● Task item
Isolate every line in the data with the string "Small" and copy it.
Entries shown: Begin
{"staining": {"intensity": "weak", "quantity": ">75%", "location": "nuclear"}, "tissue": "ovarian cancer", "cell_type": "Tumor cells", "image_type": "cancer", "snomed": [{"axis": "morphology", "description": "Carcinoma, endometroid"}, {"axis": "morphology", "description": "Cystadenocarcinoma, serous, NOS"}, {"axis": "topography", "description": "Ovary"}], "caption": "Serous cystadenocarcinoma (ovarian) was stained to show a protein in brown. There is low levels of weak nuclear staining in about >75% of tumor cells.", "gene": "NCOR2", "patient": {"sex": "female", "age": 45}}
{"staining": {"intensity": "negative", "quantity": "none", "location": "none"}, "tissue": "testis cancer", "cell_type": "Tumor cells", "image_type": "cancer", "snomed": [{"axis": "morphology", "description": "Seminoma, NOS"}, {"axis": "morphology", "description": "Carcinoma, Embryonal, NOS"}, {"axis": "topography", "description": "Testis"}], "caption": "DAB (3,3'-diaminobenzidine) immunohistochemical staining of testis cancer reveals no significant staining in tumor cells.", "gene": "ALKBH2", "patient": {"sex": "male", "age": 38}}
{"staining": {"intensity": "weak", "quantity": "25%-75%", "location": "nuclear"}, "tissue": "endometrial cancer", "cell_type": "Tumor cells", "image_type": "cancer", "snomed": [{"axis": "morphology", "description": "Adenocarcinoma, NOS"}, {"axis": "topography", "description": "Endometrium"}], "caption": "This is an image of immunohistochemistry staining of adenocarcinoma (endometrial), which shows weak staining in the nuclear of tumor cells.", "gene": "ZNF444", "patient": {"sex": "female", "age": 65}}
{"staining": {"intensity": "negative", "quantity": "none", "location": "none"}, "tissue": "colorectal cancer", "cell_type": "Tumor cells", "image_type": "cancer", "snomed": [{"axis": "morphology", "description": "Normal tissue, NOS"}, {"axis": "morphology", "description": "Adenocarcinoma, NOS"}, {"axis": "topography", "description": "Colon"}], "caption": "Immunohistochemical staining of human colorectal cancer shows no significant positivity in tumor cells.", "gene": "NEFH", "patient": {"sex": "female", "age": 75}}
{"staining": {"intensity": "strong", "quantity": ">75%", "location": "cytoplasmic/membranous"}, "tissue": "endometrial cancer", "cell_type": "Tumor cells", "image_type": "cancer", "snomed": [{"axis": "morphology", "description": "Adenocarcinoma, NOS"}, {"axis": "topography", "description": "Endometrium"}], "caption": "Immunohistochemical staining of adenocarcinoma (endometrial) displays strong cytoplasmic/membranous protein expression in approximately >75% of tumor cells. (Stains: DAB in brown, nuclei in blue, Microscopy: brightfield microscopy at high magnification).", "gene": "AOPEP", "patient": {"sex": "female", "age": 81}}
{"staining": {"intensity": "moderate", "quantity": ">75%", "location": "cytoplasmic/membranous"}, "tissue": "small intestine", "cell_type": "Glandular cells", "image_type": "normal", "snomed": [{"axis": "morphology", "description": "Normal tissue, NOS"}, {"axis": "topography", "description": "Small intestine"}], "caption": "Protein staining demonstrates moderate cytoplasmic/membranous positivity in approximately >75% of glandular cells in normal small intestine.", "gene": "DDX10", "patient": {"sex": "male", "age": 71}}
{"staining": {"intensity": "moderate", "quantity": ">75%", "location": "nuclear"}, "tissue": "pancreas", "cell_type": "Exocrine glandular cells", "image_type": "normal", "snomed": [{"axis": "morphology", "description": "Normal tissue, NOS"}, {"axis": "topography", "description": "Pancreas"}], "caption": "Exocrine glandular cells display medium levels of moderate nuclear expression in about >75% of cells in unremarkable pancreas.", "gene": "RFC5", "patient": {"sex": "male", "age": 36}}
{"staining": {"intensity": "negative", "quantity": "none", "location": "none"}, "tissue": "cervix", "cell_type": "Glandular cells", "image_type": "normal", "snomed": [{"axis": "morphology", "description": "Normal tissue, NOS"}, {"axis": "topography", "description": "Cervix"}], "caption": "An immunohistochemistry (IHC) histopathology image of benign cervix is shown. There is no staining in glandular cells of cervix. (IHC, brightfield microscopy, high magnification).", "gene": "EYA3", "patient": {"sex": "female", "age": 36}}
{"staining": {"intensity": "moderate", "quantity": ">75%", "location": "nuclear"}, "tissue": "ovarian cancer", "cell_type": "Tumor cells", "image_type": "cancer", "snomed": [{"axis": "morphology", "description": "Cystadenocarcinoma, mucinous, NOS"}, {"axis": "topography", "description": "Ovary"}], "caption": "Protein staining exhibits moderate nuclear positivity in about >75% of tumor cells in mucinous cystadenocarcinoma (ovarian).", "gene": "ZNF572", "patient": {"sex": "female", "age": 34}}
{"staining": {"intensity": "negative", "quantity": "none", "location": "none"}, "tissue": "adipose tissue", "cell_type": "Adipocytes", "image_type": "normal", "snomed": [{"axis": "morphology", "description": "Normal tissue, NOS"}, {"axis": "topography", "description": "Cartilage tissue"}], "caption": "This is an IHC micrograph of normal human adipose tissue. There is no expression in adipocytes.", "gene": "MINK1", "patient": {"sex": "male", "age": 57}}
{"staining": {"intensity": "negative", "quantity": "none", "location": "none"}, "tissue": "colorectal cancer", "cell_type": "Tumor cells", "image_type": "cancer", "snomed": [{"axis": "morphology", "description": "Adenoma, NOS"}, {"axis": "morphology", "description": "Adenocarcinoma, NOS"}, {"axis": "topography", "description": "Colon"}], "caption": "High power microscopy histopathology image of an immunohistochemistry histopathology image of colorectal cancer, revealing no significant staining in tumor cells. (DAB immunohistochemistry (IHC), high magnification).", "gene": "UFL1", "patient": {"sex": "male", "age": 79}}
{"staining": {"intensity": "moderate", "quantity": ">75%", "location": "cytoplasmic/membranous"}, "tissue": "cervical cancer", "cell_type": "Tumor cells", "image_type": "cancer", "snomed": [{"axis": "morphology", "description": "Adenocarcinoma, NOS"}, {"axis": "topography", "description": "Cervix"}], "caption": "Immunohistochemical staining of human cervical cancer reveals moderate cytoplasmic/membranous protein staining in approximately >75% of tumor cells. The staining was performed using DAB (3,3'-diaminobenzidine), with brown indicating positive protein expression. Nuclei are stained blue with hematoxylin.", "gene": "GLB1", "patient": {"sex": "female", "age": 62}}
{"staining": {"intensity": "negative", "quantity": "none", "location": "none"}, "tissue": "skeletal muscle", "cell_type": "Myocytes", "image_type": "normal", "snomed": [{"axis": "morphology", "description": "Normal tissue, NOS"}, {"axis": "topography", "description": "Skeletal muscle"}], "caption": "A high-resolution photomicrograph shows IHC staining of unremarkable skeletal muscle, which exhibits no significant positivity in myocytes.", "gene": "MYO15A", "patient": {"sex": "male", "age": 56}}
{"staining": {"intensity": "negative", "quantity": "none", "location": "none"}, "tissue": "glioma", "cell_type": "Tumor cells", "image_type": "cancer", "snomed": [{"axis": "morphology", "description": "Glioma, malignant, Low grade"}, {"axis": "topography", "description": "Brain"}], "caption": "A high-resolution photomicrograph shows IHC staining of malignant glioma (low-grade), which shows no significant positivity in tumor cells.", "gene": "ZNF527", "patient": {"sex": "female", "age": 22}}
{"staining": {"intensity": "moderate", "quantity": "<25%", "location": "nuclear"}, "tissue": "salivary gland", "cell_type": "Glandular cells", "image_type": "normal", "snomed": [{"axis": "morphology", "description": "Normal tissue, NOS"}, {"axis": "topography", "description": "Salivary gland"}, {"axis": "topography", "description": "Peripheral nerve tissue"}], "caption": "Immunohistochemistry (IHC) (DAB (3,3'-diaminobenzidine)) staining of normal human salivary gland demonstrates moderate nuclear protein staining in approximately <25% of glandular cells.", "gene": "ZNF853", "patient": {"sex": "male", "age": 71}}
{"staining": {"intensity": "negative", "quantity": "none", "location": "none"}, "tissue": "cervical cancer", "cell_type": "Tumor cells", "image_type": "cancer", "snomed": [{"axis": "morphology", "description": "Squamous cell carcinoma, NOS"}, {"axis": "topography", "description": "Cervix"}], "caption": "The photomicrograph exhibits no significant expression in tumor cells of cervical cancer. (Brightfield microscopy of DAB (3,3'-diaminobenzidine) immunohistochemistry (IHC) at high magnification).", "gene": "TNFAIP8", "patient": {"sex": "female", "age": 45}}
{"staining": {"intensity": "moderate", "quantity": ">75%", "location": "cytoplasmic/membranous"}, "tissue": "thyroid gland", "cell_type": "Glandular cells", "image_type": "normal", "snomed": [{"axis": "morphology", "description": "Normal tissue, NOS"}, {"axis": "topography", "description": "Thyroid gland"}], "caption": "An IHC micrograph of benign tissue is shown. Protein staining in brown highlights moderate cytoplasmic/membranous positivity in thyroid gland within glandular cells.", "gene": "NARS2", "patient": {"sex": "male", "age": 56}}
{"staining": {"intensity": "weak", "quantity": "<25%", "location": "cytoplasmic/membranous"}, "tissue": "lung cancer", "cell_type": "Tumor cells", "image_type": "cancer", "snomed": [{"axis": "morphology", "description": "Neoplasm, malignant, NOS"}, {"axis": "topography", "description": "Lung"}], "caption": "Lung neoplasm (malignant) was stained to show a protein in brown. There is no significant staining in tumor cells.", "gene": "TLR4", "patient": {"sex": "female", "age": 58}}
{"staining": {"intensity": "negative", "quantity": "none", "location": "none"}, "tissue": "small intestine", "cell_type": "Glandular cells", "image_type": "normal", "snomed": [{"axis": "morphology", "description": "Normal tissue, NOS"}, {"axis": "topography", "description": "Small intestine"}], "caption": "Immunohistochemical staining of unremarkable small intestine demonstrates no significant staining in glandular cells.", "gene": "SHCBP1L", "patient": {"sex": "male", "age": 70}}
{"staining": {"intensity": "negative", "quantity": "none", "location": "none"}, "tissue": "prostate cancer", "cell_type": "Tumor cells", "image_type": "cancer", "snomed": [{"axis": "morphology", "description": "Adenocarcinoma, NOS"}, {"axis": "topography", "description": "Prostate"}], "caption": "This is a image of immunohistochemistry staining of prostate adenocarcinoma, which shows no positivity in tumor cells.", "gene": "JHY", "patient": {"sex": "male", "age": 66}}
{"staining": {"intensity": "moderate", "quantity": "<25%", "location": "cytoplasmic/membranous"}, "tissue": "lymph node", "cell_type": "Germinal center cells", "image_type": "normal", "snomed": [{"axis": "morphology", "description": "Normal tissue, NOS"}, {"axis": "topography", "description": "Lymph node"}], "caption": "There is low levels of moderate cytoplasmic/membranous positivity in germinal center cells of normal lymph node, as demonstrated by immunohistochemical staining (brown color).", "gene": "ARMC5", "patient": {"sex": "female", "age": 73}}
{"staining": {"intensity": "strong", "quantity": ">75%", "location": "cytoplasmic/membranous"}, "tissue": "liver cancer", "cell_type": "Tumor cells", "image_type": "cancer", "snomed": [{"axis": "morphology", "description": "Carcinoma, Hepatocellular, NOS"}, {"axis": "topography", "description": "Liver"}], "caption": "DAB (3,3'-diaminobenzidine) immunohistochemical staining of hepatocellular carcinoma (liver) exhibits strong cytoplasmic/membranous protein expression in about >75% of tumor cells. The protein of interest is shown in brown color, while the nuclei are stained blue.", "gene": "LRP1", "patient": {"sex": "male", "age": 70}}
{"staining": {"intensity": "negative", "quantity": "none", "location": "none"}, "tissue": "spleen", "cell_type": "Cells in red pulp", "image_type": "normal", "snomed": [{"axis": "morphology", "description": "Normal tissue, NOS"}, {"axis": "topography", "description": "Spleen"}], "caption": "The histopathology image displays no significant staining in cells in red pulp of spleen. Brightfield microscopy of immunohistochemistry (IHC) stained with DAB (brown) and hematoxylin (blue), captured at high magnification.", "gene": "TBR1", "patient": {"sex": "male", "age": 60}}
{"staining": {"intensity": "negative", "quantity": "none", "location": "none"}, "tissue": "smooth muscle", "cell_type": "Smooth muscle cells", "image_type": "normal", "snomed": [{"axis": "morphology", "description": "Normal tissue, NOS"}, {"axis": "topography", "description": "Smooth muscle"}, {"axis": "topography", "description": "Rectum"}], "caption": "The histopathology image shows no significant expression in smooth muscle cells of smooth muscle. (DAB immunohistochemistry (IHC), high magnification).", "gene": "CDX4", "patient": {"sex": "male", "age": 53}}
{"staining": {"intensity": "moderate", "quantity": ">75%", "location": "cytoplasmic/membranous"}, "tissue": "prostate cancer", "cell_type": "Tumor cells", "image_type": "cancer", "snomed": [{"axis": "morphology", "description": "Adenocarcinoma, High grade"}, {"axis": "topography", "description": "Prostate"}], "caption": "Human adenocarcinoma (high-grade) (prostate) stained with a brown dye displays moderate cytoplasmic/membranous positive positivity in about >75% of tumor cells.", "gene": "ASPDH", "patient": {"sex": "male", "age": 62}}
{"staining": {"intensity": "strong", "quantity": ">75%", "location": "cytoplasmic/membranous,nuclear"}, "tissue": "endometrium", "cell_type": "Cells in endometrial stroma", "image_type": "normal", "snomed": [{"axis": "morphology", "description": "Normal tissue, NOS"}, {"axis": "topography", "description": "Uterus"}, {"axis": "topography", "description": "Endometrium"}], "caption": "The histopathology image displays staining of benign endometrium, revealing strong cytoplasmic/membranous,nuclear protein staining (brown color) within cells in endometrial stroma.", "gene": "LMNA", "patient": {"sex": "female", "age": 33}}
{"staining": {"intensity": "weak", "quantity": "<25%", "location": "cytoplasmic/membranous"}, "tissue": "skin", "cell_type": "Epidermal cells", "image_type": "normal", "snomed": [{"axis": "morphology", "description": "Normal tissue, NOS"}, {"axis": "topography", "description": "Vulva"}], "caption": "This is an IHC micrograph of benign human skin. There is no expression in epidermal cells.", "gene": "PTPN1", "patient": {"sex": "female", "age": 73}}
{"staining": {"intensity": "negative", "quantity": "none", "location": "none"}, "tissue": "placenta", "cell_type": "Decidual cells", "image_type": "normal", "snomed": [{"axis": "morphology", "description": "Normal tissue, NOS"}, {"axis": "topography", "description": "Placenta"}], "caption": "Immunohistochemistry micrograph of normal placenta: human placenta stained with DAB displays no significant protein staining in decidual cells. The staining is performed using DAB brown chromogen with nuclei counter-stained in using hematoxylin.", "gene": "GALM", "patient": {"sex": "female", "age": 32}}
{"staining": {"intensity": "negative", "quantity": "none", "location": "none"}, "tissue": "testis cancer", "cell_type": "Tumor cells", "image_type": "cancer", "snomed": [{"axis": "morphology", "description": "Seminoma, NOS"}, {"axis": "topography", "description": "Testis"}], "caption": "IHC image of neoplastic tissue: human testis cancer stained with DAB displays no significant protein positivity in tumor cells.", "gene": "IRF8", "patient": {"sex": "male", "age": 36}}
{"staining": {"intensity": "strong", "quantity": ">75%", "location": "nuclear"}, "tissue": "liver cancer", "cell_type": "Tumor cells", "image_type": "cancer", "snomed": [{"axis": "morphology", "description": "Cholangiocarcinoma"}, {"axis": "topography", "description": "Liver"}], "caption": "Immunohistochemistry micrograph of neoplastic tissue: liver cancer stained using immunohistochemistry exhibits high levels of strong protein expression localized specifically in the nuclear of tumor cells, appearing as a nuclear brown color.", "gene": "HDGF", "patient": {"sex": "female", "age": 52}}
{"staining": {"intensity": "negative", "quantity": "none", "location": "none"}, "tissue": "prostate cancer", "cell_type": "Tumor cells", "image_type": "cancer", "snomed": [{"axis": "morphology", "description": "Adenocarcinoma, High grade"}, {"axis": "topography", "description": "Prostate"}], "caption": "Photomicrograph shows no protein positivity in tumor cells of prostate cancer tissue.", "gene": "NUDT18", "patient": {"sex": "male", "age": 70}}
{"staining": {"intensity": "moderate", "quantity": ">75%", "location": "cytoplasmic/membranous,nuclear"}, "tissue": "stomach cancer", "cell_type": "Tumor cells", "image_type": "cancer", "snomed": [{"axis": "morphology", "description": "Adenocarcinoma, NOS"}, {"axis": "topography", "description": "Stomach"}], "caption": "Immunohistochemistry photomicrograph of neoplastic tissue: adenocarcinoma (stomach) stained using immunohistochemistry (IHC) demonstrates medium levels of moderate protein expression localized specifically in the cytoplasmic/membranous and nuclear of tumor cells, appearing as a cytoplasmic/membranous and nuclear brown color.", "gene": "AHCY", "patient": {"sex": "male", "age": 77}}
Entries shown: End
● Written reply
{"staining": {"intensity": "moderate", "quantity": ">75%", "location": "cytoplasmic/membranous"}, "tissue": "small intestine", "cell_type": "Glandular cells", "image_type": "normal", "snomed": [{"axis": "morphology", "description": "Normal tissue, NOS"}, {"axis": "topography", "description": "Small intestine"}], "caption": "Protein staining demonstrates moderate cytoplasmic/membranous positivity in approximately >75% of glandular cells in normal small intestine.", "gene": "DDX10", "patient": {"sex": "male", "age": 71}}
{"staining": {"intensity": "negative", "quantity": "none", "location": "none"}, "tissue": "small intestine", "cell_type": "Glandular cells", "image_type": "normal", "snomed": [{"axis": "morphology", "description": "Normal tissue, NOS"}, {"axis": "topography", "description": "Small intestine"}], "caption": "Immunohistochemical staining of unremarkable small intestine demonstrates no significant staining in glandular cells.", "gene": "SHCBP1L", "patient": {"sex": "male", "age": 70}}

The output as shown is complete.